Saved data entries
»»

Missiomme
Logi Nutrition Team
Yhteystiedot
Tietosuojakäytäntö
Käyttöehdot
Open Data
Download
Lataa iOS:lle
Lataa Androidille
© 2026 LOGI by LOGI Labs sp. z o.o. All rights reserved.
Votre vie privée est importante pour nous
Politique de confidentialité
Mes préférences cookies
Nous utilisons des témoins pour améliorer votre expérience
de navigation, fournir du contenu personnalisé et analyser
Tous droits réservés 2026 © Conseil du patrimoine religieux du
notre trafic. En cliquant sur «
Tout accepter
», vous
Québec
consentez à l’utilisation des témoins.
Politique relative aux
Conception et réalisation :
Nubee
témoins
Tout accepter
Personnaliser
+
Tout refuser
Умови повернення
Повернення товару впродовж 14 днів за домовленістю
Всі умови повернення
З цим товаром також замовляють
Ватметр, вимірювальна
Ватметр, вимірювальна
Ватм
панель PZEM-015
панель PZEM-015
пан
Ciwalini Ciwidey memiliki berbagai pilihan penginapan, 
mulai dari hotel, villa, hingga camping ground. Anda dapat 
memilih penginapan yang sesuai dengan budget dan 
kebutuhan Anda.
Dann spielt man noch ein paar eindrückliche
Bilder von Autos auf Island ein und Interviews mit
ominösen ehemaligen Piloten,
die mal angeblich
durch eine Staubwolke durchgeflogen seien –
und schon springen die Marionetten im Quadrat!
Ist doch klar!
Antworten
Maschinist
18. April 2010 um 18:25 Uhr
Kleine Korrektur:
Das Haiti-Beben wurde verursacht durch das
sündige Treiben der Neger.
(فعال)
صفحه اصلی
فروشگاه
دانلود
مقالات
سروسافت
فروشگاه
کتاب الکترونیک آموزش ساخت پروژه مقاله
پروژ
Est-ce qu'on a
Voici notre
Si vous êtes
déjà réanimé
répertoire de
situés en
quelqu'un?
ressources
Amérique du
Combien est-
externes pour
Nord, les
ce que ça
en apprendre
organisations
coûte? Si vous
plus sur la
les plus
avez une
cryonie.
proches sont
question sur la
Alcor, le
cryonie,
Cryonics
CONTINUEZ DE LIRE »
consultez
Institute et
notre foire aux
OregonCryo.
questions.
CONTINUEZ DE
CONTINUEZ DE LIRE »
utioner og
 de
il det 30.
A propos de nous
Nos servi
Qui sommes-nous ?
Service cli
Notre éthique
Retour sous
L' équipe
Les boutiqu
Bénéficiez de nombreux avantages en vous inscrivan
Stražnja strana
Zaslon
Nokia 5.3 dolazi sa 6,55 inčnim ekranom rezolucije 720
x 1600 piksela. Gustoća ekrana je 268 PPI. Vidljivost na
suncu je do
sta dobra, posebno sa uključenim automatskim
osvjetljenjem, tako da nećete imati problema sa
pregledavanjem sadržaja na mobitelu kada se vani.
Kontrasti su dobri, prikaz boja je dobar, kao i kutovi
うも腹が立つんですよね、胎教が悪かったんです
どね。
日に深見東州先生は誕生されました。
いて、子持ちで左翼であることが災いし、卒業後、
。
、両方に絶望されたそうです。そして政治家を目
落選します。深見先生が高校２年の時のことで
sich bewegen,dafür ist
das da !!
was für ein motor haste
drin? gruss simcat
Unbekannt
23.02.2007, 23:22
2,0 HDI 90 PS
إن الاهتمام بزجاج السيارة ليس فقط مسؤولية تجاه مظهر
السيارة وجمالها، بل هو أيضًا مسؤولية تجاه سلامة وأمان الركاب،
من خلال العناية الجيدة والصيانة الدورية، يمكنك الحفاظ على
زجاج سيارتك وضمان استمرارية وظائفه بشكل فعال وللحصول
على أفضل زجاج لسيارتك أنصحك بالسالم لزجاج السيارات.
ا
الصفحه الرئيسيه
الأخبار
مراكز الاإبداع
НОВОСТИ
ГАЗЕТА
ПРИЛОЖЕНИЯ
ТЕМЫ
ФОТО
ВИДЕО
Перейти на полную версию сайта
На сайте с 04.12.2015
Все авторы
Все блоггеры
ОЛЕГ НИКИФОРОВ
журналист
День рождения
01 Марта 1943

««

* PROBLEM STATEMENT
Would you copy all lines in the records where the string "Anda" appears?

* EXERCISE RESULT
mulai dari hotel, villa, hingga camping ground. Anda dapat 
kebutuhan Anda.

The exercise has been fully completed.